## Text section

=== Begin Enclosure ===

In the previous post we have established that cutting energy cost in quick-service restaurant is well-worth owner’s attention. We have also established that about 80% of electricity and 100% of natural gas are consumed by refrigeration, cooking, HVAC, and water heating, with refrigeration and cooking leading in both categories. These are all areas where hard-to-notice malfunction or operational error may easily cause an energy overuse, aka waste.
Finding such issues is a routine maintenance task … if one knows where, when and what to look for.
Looking for all operational issues everywhere all the time is prohibitively expensive … unless you are a tireless algorithm!
Here is when AI algorithms come to the rescue: while for a human it is boring to monitor every fridge and every thermostat, it is a routine task for an AI algorithm to find wasteful restaurants by comparing consumption of restaurants in a big pool.
If 500 QSRs serve the same menu using similar equipment, their energy consumption after weather adjustments must be similar too. If some QSRs consistently use more energy – it’s time to inspect their equipment condition and operational procedures.
AI algorithms can go further and provide a preliminary diagnostic of energy waste root causes. Here are several oversimplified examples:
- Higher electric load 24×7 – fridge gasket is damaged, or evaporator is dirty, or ventilation runs non-stop
- Load bumps at night – faulty controls or wrong operational procedures for cleaners
- Higher load in the morning than in the afternoon – shifts operate differently or higher level of operation
Algorithm or not, just ‘show me the money’
Use of AI is popular nowadays for a good practical reason: it is a cheap and effective way to find energy waste in big portfolios of similar establishments.
An AI-based analysis of electricity and natural gas consumption data performed by kWIQly GmbH (Switzerland) at 900 pubs in the UK has revealed that 44% of pubs used 30-50% more energy compared to their peers. Average excess monthly cost amounted to 1,625 pounds or nearly half of what a typical pub owner makes.
Most of this waste was operational – settings, leaks, gaskets, dust on filters, dirt on coils, etc. Once the analytical part was done – problematic pubs were found, price tags were attached to waste and likely causes of waste identified – fixing issues became a routine maintenance or management task.
Now the fun part.
Monthly investment into consumption data analysis in the pub engagement was about the same as a price of a pint. How many pints (burgers, muffins) should a pub or a quick service restaurant sell to put 1,625 pounds into owner’s pocket?
Is investment into energy use monitoring worth it? – Do your own math.

=== End Enclosure ===

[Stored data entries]
=== Begin Enclosure ===

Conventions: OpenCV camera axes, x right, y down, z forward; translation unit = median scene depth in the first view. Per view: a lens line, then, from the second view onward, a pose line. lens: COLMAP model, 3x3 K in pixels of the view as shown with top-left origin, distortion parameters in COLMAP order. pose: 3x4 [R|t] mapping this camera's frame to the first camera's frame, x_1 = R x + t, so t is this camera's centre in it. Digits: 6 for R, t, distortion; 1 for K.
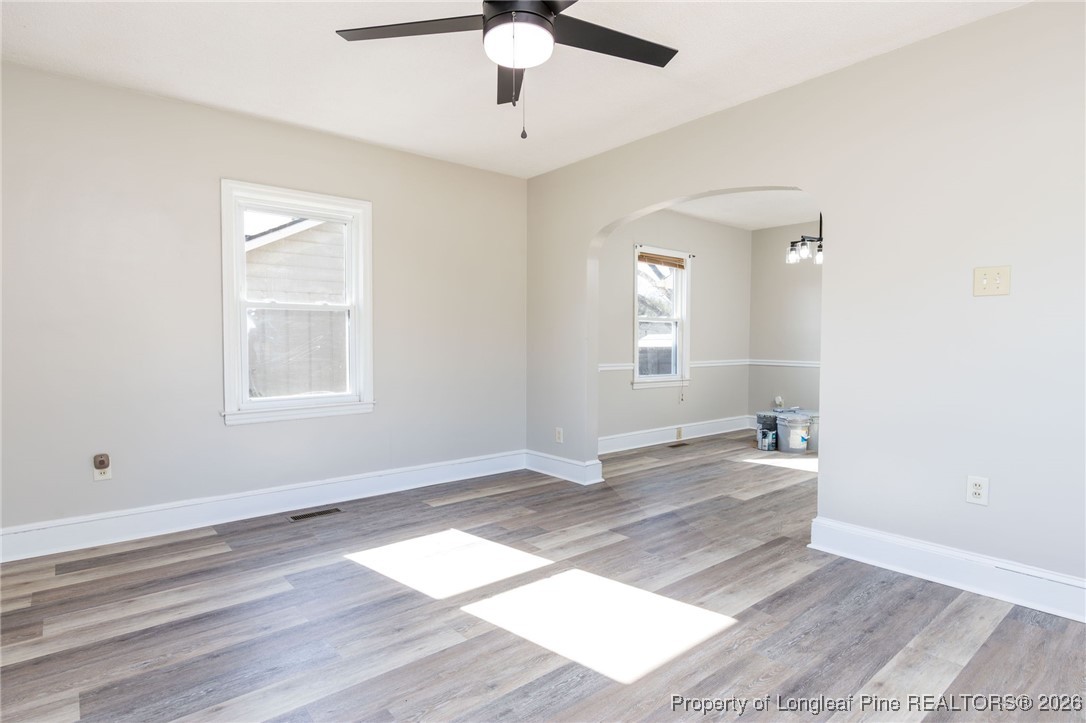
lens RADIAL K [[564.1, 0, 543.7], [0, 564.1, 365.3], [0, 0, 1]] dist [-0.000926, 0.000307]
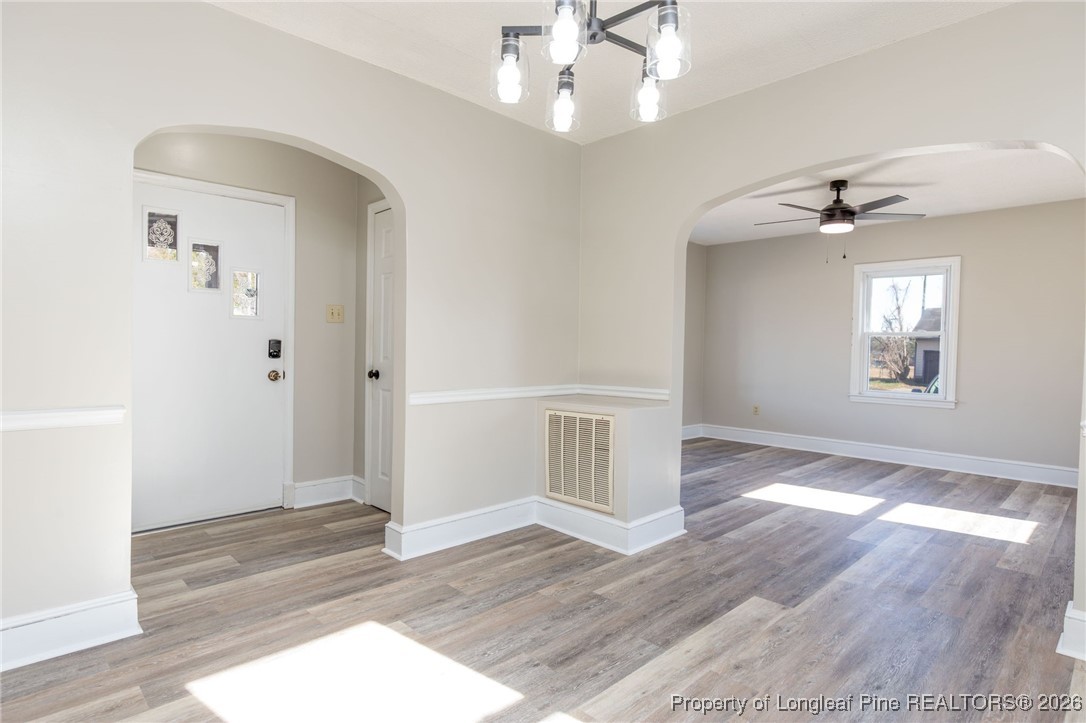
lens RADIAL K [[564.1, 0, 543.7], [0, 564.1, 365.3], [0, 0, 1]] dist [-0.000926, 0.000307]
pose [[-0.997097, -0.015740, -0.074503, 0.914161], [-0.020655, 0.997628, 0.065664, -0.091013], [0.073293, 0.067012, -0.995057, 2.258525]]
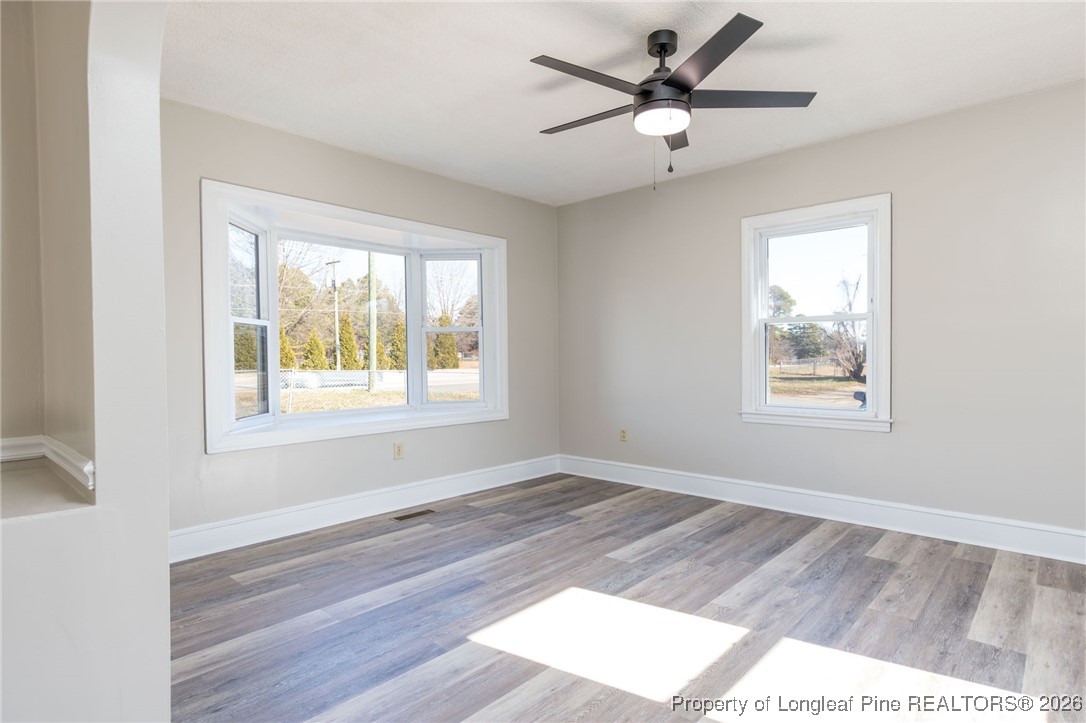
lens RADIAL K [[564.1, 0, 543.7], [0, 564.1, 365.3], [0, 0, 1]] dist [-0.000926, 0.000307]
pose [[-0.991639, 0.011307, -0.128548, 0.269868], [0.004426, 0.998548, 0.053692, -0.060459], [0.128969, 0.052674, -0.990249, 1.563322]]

=== End Enclosure ===

## Your tasks
a – In the energy waste article, what share of the 900 UK pubs used 30-50% more energy than their peers?
b – Reproduce word for word the stretch of the energy waste article from "If 500 QSRs" through "and operational procedures.".
This data has no connection to the energy waste article.

## Solution list
a – 44%

b –
If 500 QSRs serve the same menu using similar equipment, their energy consumption after weather adjustments must be similar too. If some QSRs consistently use more energy – it’s time to inspect their equipment condition and operational procedures.